— Begin —

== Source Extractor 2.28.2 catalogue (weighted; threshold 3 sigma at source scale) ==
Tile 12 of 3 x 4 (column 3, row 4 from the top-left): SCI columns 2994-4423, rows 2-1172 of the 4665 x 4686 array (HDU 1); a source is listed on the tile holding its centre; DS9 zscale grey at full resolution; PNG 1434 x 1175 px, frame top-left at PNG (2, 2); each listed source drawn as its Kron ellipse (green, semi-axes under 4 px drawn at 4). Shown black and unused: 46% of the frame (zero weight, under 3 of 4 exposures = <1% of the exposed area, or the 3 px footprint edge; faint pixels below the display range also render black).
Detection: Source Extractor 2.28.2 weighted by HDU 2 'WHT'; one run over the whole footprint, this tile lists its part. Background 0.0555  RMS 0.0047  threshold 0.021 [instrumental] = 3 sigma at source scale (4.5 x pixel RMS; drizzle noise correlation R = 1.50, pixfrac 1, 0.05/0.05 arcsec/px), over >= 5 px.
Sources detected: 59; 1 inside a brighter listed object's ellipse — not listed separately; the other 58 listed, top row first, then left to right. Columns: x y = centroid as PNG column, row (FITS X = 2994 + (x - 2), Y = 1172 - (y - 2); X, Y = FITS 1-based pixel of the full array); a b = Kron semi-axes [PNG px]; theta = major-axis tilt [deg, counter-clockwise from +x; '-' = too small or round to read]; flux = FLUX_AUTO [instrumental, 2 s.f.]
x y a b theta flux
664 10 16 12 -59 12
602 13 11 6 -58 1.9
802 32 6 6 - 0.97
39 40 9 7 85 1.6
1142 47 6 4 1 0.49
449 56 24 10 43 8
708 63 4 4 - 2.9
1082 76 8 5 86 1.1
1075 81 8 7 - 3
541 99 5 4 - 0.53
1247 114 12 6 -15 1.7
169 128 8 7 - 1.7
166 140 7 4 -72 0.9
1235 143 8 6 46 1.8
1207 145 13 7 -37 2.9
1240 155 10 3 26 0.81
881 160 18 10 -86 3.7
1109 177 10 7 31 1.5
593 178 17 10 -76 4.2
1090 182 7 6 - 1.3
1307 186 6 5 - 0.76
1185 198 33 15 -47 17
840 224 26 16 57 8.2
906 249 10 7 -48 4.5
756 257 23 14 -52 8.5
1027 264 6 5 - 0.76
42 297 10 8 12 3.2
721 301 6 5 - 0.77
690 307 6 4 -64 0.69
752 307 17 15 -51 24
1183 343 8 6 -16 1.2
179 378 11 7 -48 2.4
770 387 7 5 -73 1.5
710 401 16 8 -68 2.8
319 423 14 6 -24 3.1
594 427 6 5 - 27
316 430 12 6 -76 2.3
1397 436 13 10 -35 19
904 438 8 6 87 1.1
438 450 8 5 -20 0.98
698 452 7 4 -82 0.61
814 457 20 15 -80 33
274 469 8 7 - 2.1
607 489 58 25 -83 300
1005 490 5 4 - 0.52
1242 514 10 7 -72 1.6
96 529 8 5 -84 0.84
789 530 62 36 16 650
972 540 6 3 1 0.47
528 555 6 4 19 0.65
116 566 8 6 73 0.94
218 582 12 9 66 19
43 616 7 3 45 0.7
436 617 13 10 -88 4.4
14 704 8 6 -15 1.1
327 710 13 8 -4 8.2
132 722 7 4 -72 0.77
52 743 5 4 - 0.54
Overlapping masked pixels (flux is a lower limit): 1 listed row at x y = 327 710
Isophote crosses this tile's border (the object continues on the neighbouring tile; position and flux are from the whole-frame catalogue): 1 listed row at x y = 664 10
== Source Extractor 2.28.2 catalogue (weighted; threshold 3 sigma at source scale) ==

— End —

→ Prompt: Rewrite the records from their first line through the line containing "Tile 12 of 3", putting "list" wherever "catalogue" appears and leaving everything else unchanged.

→ Task result:
== Source Extractor 2.28.2 list (weighted; threshold 3 sigma at source scale) ==
Tile 12 of 3 x 4 (column 3, row 4 from the top-left): SCI columns 2994-4423, rows 2-1172 of the 4665 x 4686 array (HDU 1); a source is listed on the tile holding its centre; DS9 zscale grey at full resolution; PNG 1434 x 1175 px, frame top-left at PNG (2, 2); each listed source drawn as its Kron ellipse (green, semi-axes under 4 px drawn at 4). Shown black and unused: 46% of the frame (zero weight, under 3 of 4 exposures = <1% of the exposed area, or the 3 px footprint edge; faint pixels below the display range also render black).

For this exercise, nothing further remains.